L’impresa prosegue e l’ormai conosciutissimo Davide Longoni, una laurea in Lettere e panificatore inizialmente per passione, apre, dopo i punti vendita Tiraboschi, Santa Maria del Suffragio, Bronzetti, Mercato Centrale e San Michele del Carso, a cui si deve aggiungere il laboratorio di via Tertulliano, un nuovo forno a Milano, in Piazza Piemonte di fianco allo storico Teatro Nazionale e ai primi grattacieli di Milano, i bellissimi palazzi gemelli. «Una piccola bottega di quartiere piena di cose buone - scrive uno dei nomi della panificazione moderna italiana - dal nostro pane sull’iconico muro del pane, ai prodotti di pasticceria, fino ad arrivare ai biscotti e gli altri prodotti da scaffale».
Il nuovo di Davide Longoni a Milano
Sulle cose buone non c’è dubbio, visto che l’attività prosegue e si sviluppa senza interruzioni: «Siamo cresciuti tanto perché ci siamo radicati bene in città. Siamo diventati con gli anni un punto di riferimento per i residenti dei diversi quartieri dove siamo approdati. In ognuno di essi abbiamo trovato clienti e operatori che hanno capito il nostro messaggio». Che è sempre lo stesso dall’inizio: «Per me alla base di tutto c’è la volontà di stravolgere l'immaginario comune legato al pane, per inserirlo in una nuova dimensione sensoriale, fatta di sapori e profumi non ancora varcata. È iniziato così il mio percorso, fatto di ricerca e con 3 fari a illuminare la via: lievitazione naturale, farine biologiche macinate a pietra e pane di grande formato. Perché? Perché così è tutto più buono».
Un format leggermente diverso
Il formato sarà leggermente diverso, simile a quello sperimentato con il punto vendita di San Michele del Carso: «Un piccolo negozio, 25 metri quadrati, dove concentrare il meglio dei nostri prodotti: il nostro pane, ovviamente, sia quello di tuminia, fatto con una serie di grani duri siciliani macinati a pietra, che quello agricolo, pagnotte di grandi formati a lievitazione naturale, fatte con grani di filiera, i dolci e anche una selezione, sebbene più piccola, di focacceria».
Del resto, Longoni punta sulla ricerca, di grani innanzitutto, e da anni coltiva segale e farro per il suo pane e gli altri prodotti in vendita nelle botteghe della periferia di Milano, nei pressi dell’abbazia di Chiaravalle, un’area che il comune di Milano ha messo a bando dopo anni di abbandono, ma che possiede una vocazione agricola secolare per merito dei monaci cistercensi che bonificarono l’area rendendo possibile la coltivazione di terreni un tempo malsani e acquitrinosi.
Crisi?
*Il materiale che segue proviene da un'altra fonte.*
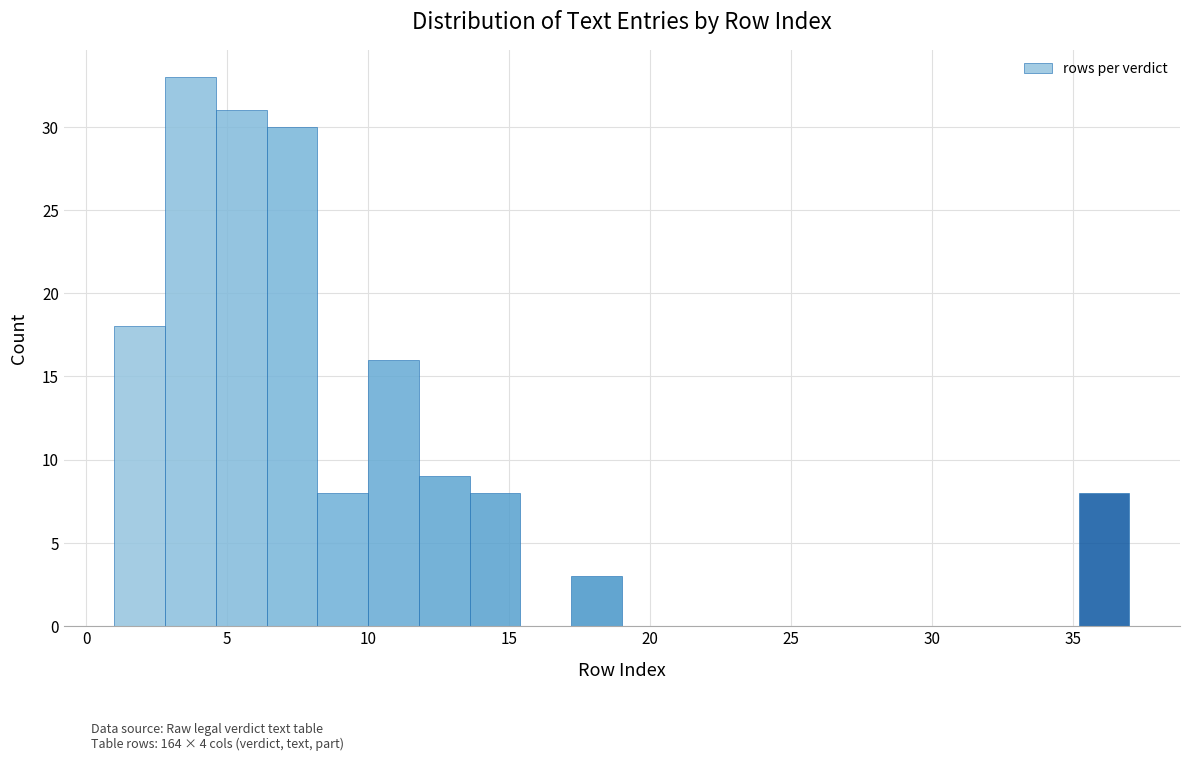

Around what value on the x-axis is the tallest bar? Give the approximate position of its centre, as read against the axis.

3.5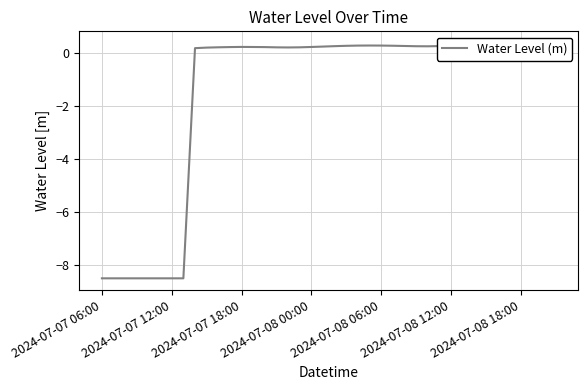

What is the difference between the second highest and minimum values?

8.9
Ma quale crisi
A parlargli di crisi dovute al rialzo dei prezzi della materia prima, Davide, non ci sente: «È chiaro anche il nostro pane è aumentato un po’, ma mai tanto da far passare la voglia di acquistarlo ogni giorno. E poi bisogna anche vedere che cos’è che compri. Nei nostri negozi un gesto antico come comprare il pane si rinnova quotidianamente». E, infatti, l’obiettivo è non fermarsi: «L’idea è quella di crescere ancora un po’. Magari altri due o tre negozi e poi direi che saremo arrivati al punto di equilibrio. Del resto, tanti panifici sono scomparsi con l’arrivo del pane nella grande distribuzione. E per troppo tempo il rinnovamento di offerta non c’è stato. Idealmente ne vorrei uno in ogni quartiere: i panifici diventano dei luoghi di relazione che fanno stare meglio la comunità».
La sfida dei Panificatori Agricoli Urbani
Ma la sfida di Longoni non si esaurisce con i forni. La sua vena umanistica è alla base del progetto PAU, Panificatori Agricoli Urbani. Si tratta, in pratica, di panificatori che conoscono l’arte del pane, che si prendono cura di tutelare l’ambiente dove nasce la materia prima, i cereali, e che ritengono il ruolo delle città fondamentale nel dettare le scelte agricole.
Un manifesto racchiude in dieci punti i valori e gli obiettivi dei PAU, disegnando il ruolo del panificatore come attore all'interno di una filiera complessa, che riunisce in un prodotto semplice, il pane, un impasto di acqua, cereali e sale, tanti soggetti, contadini, titolari di mulini, rivenditori, e manda un messaggio preciso ai consumatori: non ci sono segreti di ricette e si fa rete per conoscere appieno il prodotto, perché il mondo del pane sta cambiando e continuerà a farlo se panificatori, agricoltori e mulini lavoreranno insieme.